Accelerated Death Benefits
Depending on the policy, a policyholder can receive a portion of the death benefit before they die if they develop certain medical conditions. These are known as accelerated benefits, which can be used to pay medical bills. These benefits are deducted from the death benefit that will go to the policyholder’s beneficiaries upon the policyholder’s death.
Some policies charge extra for accelerated benefits.
Such benefits are also offered under some term life insurance policies.
Another benefit of permanent life insurance is that unless the policy is surrendered prior to death, the policyholder is insured for life. A term life insurance policy, by definition, lasts for a specific period of time.
These are important benefits of permanent life insurance, but they will not apply to everyone. As noted above, permanent life insurance is considerably more expensive than term life insurance.

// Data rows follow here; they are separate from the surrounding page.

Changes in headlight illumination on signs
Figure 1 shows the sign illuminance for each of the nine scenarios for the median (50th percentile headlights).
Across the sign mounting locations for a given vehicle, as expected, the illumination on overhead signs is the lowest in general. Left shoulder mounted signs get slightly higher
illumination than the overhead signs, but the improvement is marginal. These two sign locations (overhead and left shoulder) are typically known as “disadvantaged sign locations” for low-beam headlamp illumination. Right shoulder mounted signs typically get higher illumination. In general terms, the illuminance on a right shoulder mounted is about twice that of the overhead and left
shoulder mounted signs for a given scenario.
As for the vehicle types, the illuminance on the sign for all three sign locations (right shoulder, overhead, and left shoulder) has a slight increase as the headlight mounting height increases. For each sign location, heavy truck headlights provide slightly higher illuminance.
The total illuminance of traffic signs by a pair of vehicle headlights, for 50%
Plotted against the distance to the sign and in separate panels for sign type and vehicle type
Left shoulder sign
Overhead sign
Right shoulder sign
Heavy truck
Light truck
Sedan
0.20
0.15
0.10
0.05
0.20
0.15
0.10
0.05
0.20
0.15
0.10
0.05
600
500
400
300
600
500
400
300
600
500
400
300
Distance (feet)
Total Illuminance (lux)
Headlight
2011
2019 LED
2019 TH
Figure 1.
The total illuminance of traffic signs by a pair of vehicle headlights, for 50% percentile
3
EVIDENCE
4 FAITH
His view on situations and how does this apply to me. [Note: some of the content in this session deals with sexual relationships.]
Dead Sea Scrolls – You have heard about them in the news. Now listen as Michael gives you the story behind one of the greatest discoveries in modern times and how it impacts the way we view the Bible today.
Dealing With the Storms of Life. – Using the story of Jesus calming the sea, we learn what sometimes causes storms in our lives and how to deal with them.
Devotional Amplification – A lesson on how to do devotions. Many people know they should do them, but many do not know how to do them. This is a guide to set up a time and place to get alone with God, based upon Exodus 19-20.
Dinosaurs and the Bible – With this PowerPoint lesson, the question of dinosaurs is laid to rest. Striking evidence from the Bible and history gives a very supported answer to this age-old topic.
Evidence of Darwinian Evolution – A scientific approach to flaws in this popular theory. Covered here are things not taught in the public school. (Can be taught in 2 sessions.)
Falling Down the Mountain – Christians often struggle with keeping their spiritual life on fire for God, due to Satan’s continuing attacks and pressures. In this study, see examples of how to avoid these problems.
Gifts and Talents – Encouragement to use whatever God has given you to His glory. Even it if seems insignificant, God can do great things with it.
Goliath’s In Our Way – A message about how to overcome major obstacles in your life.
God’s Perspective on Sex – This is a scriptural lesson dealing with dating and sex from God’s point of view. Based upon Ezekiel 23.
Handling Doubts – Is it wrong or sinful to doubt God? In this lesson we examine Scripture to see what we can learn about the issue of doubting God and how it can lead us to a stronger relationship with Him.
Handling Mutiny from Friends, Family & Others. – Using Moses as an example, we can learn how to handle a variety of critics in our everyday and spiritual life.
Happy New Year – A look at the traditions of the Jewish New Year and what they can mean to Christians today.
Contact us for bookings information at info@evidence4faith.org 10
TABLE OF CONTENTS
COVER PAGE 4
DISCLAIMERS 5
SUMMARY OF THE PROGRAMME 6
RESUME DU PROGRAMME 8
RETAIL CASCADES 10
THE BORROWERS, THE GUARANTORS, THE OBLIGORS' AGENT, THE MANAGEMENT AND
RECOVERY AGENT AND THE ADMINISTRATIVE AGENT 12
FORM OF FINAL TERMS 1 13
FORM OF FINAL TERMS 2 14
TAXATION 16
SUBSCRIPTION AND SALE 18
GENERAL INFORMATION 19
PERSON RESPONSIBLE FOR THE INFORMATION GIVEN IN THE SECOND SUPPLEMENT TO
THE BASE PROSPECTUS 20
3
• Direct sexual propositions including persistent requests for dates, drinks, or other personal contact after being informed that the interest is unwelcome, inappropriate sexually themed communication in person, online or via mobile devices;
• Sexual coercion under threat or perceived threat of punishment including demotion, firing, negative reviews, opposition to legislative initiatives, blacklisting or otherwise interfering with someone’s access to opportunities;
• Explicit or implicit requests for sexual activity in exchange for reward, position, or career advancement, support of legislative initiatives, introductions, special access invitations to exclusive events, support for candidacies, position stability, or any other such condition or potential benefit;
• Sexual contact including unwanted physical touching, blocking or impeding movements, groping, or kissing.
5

The Case For Term Versus Permanent Life
Personal finance expert Amy Fontinelle, also writing in Investopedia, offers the example of a 30-year-old female in excellent health who paid $9,370 annually for a permanent life insurance policy with a $1 million death benefit.
After five years, the policyholder paid $46,850 in premiums and the policy generated $19,880 cash value.
After 10 years, she paid $93,700 in premiums and the policy brought $65,630 cash value.
After 20 years, she paid $187,400 in premiums and the policy delivered $181,630 cash value.
(These cash values are offered as an example and do represent all policies, as cash values will vary based on the returns the insurance company was able to generate.)
Had that same investor bought a 20-year term life insurance policy with a $1 million death benefit, the policy would have cost $9,600 in premiums ($480 per year) and the investor would have had an extra $8,890 to invest every year. She would have saved $177,800 in premiums after 20 years.
Had she invested that $177,800 and gotten an 8% annual return for 20 years, she would have had $480,806 before taxes and inflation. Even if the $177,800 earned only a 1% annual return over 20 years, she would have had $208,671, which is still greater than the $181,630 cash value from the permanent life insurance policy.
Fontinelle concludes that permanent life insurance as an investment usually makes sense for high net worth individuals looking to minimize estate taxes.
Factors To Consider
Liz Davidson, a financial educator writing in Forbes, points out that the decision to buy life insurance should be based on three factors.
The first is how much life insurance one needs to take care of their beneficiaries in the event something happens to them.
The second consideration is how long one needs the insurance. One reason permanent life insurance is more expensive than term life insurance is that it covers the policyholder for their entire life. Many people do not need life insurance in their older years when their children are grown. But some need assets to cover their final expenses to spare their heirs from this expense.
Some people also have dependents who will need the death benefit once the policyholder passes away.
Davidson further points out that individuals who have a taxable estate worth more than $5 million can use the death benefit to pay their estate tax and not pass that burden on to their heirs.
Life insurance policies can play an important role in financial planning, but the type of policy a person needs will depend on their individual circumstances.